Thanks! I knew what the name of the thread would be as soon as I saw the two, lol.


----------



## smoke665 (Apr 11, 2018)

Dean_Gretsch said:


> Thanks! I knew what the name of the thread would be as soon as I saw the two, lol.



That's a title from awhile back!!! Good call.


----------



## BrentC (Apr 11, 2018)

Very nice.  You've been coming across a lot of variety recently.


----------



## Dean_Gretsch (Apr 11, 2018)

Thanks Brent. Yes, I think things are starting to pop finally


----------



## BrentC (Apr 11, 2018)

Really nice set.  Love the geese and heron.

**Forgot I already posted.


----------



## Dean_Gretsch (Apr 11, 2018)

Lol, post as many times as you want!


----------



## baturn (Apr 12, 2018)

Great set!


----------



## Dean_Gretsch (Apr 12, 2018)

Thank you much sir!


----------



## PJcam (Apr 12, 2018)

That is a great set of shots Dean.


----------



## Dean_Gretsch (Apr 12, 2018)

Thanks PJ!


----------



## PJcam (Apr 12, 2018)

Your pictures are always great to view Dean.

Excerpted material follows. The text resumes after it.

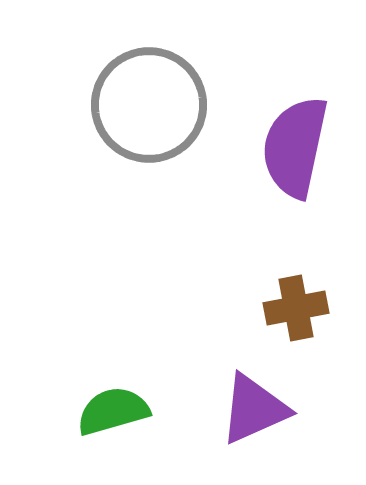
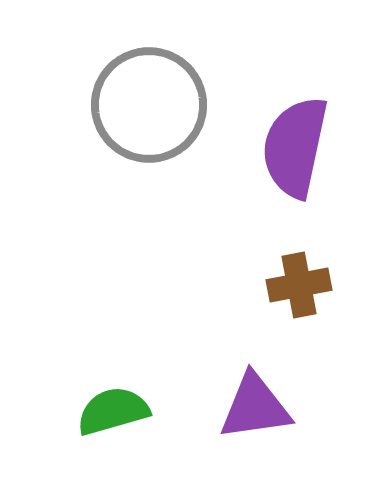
brown cross: moved 3 px right, 23 px up
purple triangle: moved 1 px right, 2 px up; rotated 16 degrees clockwise
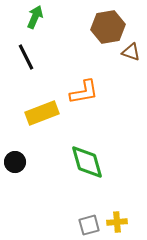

I am finding things a bit frustrating, I have my camera but just can't get out to use it. Put the house on the market and sold in a couple of days, it will probably be the end of May when we move but most things are boxed ready. I can't do it, my wife has done it all, we look forward to the move but, I guess it will take a few months to level out, but must find time to get out with the camera at some stage. Meanwhile it is great to view the images on here.


----------



## Dean_Gretsch (Apr 12, 2018)

Thank you for the nice words. I hope your new home provides you with many good memories and great opportunities for photos.


----------



## Fujidave (Apr 12, 2018)

A very good set of shots Dean, all beautifully taken.


----------



## zulu42 (Apr 12, 2018)

Oustanding set!!!


----------



## Dean_Gretsch (Apr 12, 2018)

Fujidave said:


> A very good set of shots Dean, all beautifully taken.





zulu42 said:


> Oustanding set!!!



Thanks much guys! Hopefully busy season is near and a variety will be more common with babies being born/hatched.


----------



## zombiesniper (Apr 12, 2018)

Great set.


----------



## Dean_Gretsch (Apr 12, 2018)

Thanks!


----------



## HavToNo (Apr 15, 2018)

Very nice set Dean.


----------



## Dean_Gretsch (Apr 15, 2018)

Thank you HTN.


----------